Copy the lines of the records word for word, starting at the line that contains "- Какая инфраструктура" and ending at the line that contains "- Модель (Python + TensorFlow)".

═══ Records supplied

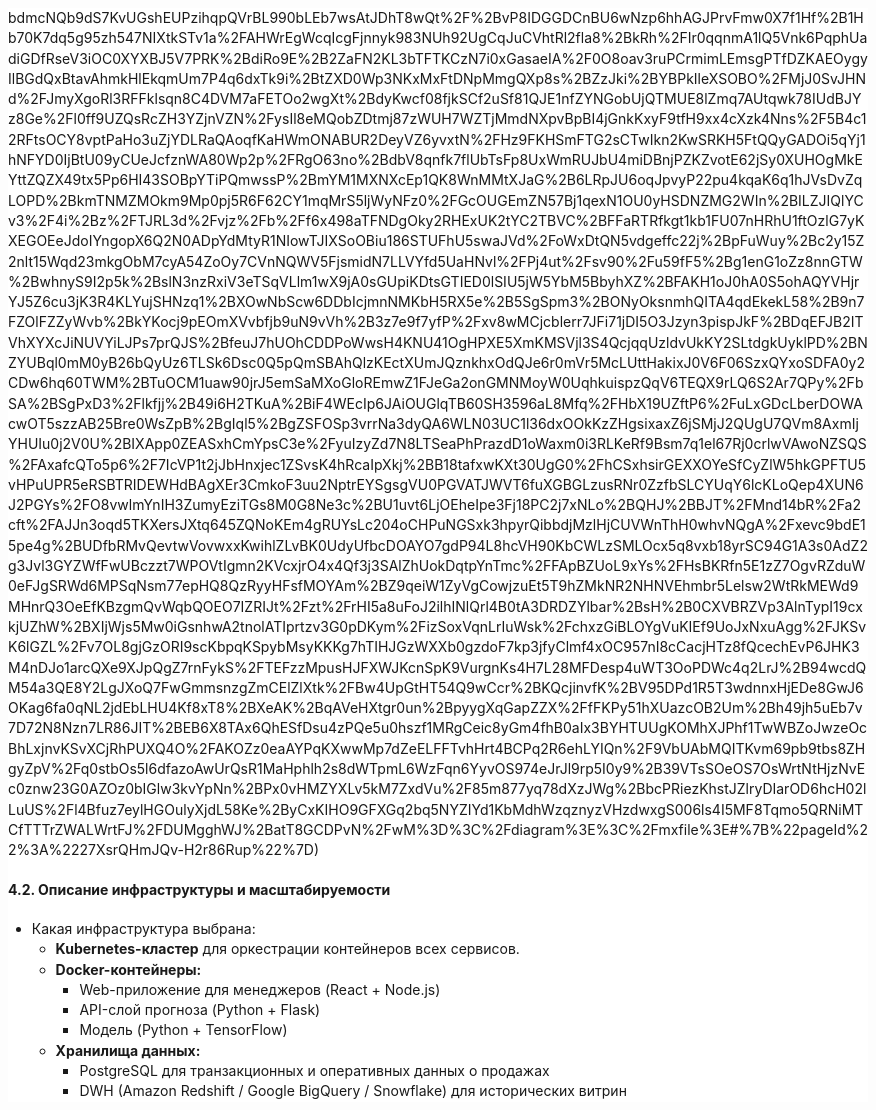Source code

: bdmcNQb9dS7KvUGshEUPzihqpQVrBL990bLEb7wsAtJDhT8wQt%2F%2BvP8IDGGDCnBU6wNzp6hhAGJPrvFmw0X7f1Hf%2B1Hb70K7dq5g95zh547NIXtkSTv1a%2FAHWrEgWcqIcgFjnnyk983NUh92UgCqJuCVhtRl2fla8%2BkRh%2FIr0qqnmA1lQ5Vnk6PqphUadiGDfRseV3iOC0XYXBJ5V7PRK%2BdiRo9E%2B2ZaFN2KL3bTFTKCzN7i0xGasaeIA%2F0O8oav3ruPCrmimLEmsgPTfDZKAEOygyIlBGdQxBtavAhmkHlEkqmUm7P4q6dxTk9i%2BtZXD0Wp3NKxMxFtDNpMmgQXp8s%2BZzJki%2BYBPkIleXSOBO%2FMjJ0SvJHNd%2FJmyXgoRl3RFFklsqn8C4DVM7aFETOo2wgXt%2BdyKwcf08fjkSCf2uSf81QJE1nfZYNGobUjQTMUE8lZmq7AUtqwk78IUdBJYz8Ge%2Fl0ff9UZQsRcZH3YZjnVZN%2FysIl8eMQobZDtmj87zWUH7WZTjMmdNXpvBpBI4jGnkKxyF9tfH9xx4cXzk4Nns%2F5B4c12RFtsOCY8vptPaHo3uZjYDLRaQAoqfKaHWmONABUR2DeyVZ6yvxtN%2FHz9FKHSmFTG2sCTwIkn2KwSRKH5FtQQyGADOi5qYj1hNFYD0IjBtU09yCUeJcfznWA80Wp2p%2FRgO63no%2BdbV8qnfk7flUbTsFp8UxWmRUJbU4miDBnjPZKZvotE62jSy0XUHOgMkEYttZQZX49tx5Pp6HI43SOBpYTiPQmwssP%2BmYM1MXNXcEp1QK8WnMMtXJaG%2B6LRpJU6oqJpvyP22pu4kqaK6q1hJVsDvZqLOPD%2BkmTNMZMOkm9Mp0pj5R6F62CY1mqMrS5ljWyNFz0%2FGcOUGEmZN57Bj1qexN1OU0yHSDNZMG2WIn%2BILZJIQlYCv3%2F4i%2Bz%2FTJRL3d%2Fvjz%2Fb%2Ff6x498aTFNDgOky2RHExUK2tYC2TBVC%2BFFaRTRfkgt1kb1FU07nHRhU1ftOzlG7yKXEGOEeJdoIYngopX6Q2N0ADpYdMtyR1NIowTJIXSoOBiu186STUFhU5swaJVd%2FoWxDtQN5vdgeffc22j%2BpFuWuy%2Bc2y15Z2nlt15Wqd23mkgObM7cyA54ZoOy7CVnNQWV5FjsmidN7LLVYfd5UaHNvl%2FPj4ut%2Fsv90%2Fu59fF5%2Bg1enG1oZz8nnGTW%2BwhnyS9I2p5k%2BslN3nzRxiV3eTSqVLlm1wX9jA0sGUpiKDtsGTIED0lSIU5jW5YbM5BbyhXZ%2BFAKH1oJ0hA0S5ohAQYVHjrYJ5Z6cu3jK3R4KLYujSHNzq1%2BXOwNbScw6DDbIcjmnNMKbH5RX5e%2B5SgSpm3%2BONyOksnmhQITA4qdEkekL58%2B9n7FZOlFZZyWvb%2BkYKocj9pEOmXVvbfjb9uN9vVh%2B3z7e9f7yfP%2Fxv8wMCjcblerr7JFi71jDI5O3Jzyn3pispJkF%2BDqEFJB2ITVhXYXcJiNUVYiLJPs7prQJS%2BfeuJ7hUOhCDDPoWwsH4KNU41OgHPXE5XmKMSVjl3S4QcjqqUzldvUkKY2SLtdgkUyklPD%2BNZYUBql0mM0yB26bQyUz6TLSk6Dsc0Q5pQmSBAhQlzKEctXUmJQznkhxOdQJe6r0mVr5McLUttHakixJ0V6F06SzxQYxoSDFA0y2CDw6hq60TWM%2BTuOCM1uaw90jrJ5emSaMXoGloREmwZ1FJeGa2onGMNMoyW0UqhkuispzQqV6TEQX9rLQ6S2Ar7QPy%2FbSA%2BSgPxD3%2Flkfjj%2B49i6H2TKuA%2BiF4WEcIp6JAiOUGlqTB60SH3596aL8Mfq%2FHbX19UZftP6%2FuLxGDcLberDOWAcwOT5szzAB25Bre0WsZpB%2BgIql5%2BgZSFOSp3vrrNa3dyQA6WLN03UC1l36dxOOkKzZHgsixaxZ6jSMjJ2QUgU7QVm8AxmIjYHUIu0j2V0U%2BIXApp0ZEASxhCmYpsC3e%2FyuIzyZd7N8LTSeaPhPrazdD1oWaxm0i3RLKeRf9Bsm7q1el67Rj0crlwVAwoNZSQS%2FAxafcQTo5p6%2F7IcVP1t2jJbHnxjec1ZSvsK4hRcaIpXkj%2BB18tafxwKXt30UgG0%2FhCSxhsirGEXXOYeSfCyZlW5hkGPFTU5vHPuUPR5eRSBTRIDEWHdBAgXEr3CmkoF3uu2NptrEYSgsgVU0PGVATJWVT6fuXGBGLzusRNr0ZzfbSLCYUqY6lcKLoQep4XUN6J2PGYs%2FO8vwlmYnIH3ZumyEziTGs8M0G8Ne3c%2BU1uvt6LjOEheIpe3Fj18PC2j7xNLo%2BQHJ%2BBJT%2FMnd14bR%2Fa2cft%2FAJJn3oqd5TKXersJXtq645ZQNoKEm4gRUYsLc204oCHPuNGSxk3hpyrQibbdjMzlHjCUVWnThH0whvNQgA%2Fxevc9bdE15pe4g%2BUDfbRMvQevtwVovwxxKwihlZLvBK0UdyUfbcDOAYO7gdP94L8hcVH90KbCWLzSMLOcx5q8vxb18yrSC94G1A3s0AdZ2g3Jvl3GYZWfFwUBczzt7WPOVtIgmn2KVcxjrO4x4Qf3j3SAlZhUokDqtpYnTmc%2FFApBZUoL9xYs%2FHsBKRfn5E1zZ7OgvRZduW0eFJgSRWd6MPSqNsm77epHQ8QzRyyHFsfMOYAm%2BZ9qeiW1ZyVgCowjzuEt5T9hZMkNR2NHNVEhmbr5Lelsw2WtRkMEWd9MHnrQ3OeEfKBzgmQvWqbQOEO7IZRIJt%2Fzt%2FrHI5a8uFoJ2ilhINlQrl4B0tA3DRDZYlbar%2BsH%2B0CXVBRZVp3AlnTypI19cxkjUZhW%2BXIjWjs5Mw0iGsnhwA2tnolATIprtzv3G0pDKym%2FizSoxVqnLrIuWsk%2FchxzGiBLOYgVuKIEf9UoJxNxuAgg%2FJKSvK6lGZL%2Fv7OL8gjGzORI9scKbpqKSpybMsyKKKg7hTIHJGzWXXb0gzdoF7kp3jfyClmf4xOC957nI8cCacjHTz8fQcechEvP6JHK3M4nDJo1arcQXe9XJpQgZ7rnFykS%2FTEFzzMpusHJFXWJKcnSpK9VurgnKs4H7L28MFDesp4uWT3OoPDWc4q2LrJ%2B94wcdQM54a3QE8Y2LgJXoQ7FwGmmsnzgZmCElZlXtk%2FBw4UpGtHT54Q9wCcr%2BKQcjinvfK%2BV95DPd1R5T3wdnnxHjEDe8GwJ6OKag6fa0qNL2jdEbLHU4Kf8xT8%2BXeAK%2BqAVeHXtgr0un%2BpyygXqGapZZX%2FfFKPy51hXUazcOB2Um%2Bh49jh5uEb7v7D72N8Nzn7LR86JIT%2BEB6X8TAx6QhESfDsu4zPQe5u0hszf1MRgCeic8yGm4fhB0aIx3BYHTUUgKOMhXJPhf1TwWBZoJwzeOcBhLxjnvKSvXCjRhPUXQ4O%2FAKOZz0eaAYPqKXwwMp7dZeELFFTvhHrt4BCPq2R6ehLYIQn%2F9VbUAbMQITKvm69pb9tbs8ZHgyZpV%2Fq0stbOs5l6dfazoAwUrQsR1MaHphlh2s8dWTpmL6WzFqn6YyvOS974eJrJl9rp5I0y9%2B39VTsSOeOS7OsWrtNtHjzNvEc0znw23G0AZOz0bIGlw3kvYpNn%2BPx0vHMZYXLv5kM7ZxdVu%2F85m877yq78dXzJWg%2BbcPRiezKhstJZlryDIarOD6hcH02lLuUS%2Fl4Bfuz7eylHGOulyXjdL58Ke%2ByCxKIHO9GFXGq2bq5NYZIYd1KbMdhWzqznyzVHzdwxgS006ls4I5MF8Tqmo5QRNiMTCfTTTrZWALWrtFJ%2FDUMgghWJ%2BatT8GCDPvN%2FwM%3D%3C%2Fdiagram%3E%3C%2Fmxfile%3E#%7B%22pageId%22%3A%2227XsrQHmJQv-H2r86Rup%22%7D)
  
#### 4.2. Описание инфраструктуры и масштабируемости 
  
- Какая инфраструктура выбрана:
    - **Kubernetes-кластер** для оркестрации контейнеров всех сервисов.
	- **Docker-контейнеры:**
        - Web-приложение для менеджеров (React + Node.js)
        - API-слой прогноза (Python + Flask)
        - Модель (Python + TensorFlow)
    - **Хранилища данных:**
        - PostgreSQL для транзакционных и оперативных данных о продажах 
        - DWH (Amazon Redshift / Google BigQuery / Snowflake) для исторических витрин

══════

### [Output]
- Какая инфраструктура выбрана:
    - **Kubernetes-кластер** для оркестрации контейнеров всех сервисов.
	- **Docker-контейнеры:**
        - Web-приложение для менеджеров (React + Node.js)
        - API-слой прогноза (Python + Flask)
        - Модель (Python + TensorFlow)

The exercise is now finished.